WORK REQUEST - Reproduce the text of every listing below verbatim, keeping each line and character unchanged.
.....
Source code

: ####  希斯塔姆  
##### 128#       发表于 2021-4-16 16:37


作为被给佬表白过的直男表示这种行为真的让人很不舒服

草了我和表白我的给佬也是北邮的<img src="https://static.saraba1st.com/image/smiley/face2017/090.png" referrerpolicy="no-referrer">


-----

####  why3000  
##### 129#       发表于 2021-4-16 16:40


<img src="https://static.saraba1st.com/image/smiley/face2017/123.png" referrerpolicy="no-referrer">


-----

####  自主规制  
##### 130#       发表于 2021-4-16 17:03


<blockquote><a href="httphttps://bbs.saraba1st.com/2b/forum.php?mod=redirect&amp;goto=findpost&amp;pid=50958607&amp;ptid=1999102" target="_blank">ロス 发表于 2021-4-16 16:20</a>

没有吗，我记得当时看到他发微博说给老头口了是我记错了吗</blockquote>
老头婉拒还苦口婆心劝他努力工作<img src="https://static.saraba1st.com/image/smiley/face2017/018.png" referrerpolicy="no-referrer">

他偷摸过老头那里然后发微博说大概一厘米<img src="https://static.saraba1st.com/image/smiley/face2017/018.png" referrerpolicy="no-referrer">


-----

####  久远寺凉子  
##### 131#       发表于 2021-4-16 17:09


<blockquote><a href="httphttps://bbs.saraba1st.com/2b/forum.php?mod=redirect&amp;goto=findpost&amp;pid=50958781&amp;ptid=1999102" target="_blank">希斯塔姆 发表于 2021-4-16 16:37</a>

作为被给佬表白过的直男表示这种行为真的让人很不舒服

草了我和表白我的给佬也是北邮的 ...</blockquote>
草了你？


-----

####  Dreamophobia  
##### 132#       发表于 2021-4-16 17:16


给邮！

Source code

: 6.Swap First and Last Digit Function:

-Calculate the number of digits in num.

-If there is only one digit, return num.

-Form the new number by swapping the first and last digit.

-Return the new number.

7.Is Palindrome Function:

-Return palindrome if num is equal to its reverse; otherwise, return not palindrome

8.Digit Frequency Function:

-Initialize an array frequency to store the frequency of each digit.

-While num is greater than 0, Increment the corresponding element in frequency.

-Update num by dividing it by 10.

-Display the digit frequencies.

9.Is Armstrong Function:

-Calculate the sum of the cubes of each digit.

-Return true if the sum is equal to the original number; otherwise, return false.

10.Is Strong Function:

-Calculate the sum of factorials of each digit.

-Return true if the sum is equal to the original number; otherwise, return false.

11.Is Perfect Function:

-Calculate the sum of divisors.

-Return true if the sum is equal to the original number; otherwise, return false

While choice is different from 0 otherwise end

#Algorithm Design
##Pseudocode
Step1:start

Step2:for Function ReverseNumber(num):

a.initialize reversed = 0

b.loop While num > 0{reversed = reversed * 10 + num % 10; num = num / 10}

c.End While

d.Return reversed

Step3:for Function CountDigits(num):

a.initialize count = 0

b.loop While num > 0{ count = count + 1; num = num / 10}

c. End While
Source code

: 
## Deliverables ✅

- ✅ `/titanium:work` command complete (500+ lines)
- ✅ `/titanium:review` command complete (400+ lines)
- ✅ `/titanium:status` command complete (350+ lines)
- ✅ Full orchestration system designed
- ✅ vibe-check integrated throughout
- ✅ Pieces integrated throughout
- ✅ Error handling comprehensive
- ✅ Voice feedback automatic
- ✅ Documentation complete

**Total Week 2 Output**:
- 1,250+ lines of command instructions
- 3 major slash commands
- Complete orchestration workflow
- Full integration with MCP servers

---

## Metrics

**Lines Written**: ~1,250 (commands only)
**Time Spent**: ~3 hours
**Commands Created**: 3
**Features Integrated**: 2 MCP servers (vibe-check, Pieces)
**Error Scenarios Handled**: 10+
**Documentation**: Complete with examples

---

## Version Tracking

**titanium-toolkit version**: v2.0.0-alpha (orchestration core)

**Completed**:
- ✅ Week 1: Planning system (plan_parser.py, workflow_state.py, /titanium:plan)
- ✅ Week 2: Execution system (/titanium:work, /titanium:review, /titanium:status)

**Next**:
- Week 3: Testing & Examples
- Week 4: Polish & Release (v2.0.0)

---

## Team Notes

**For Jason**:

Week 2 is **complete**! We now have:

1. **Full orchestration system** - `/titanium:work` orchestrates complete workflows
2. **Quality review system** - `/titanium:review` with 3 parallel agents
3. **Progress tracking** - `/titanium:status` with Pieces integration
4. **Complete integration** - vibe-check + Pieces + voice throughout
.....
SOLUTION TO THIS PROBLEM -
Source code

: ####  希斯塔姆  
##### 128#       发表于 2021-4-16 16:37


作为被给佬表白过的直男表示这种行为真的让人很不舒服

草了我和表白我的给佬也是北邮的<img src="https://static.saraba1st.com/image/smiley/face2017/090.png" referrerpolicy="no-referrer">


-----

####  why3000  
##### 129#       发表于 2021-4-16 16:40


<img src="https://static.saraba1st.com/image/smiley/face2017/123.png" referrerpolicy="no-referrer">


-----

####  自主规制  
##### 130#       发表于 2021-4-16 17:03


<blockquote><a href="httphttps://bbs.saraba1st.com/2b/forum.php?mod=redirect&amp;goto=findpost&amp;pid=50958607&amp;ptid=1999102" target="_blank">ロス 发表于 2021-4-16 16:20</a>

没有吗，我记得当时看到他发微博说给老头口了是我记错了吗</blockquote>
老头婉拒还苦口婆心劝他努力工作<img src="https://static.saraba1st.com/image/smiley/face2017/018.png" referrerpolicy="no-referrer">

他偷摸过老头那里然后发微博说大概一厘米<img src="https://static.saraba1st.com/image/smiley/face2017/018.png" referrerpolicy="no-referrer">


-----

####  久远寺凉子  
##### 131#       发表于 2021-4-16 17:09


<blockquote><a href="httphttps://bbs.saraba1st.com/2b/forum.php?mod=redirect&amp;goto=findpost&amp;pid=50958781&amp;ptid=1999102" target="_blank">希斯塔姆 发表于 2021-4-16 16:37</a>

作为被给佬表白过的直男表示这种行为真的让人很不舒服

草了我和表白我的给佬也是北邮的 ...</blockquote>
草了你？


-----

####  Dreamophobia  
##### 132#       发表于 2021-4-16 17:16


给邮！

Source code

: 6.Swap First and Last Digit Function:

-Calculate the number of digits in num.

-If there is only one digit, return num.

-Form the new number by swapping the first and last digit.

-Return the new number.

7.Is Palindrome Function:

-Return palindrome if num is equal to its reverse; otherwise, return not palindrome

8.Digit Frequency Function:

-Initialize an array frequency to store the frequency of each digit.

-While num is greater than 0, Increment the corresponding element in frequency.

-Update num by dividing it by 10.

-Display the digit frequencies.

9.Is Armstrong Function:

-Calculate the sum of the cubes of each digit.

-Return true if the sum is equal to the original number; otherwise, return false.

10.Is Strong Function:

-Calculate the sum of factorials of each digit.

-Return true if the sum is equal to the original number; otherwise, return false.

11.Is Perfect Function:

-Calculate the sum of divisors.

-Return true if the sum is equal to the original number; otherwise, return false

While choice is different from 0 otherwise end

#Algorithm Design
##Pseudocode
Step1:start

Step2:for Function ReverseNumber(num):

a.initialize reversed = 0

b.loop While num > 0{reversed = reversed * 10 + num % 10; num = num / 10}

c.End While

d.Return reversed

Step3:for Function CountDigits(num):

a.initialize count = 0

b.loop While num > 0{ count = count + 1; num = num / 10}

c. End While
Source code

: 
## Deliverables ✅

- ✅ `/titanium:work` command complete (500+ lines)
- ✅ `/titanium:review` command complete (400+ lines)
- ✅ `/titanium:status` command complete (350+ lines)
- ✅ Full orchestration system designed
- ✅ vibe-check integrated throughout
- ✅ Pieces integrated throughout
- ✅ Error handling comprehensive
- ✅ Voice feedback automatic
- ✅ Documentation complete

**Total Week 2 Output**:
- 1,250+ lines of command instructions
- 3 major slash commands
- Complete orchestration workflow
- Full integration with MCP servers

---

## Metrics

**Lines Written**: ~1,250 (commands only)
**Time Spent**: ~3 hours
**Commands Created**: 3
**Features Integrated**: 2 MCP servers (vibe-check, Pieces)
**Error Scenarios Handled**: 10+
**Documentation**: Complete with examples

---

## Version Tracking

**titanium-toolkit version**: v2.0.0-alpha (orchestration core)

**Completed**:
- ✅ Week 1: Planning system (plan_parser.py, workflow_state.py, /titanium:plan)
- ✅ Week 2: Execution system (/titanium:work, /titanium:review, /titanium:status)

**Next**:
- Week 3: Testing & Examples
- Week 4: Polish & Release (v2.0.0)

---

## Team Notes

**For Jason**:

Week 2 is **complete**! We now have:

1. **Full orchestration system** - `/titanium:work` orchestrates complete workflows
2. **Quality review system** - `/titanium:review` with 3 parallel agents
3. **Progress tracking** - `/titanium:status` with Pieces integration
4. **Complete integration** - vibe-check + Pieces + voice throughout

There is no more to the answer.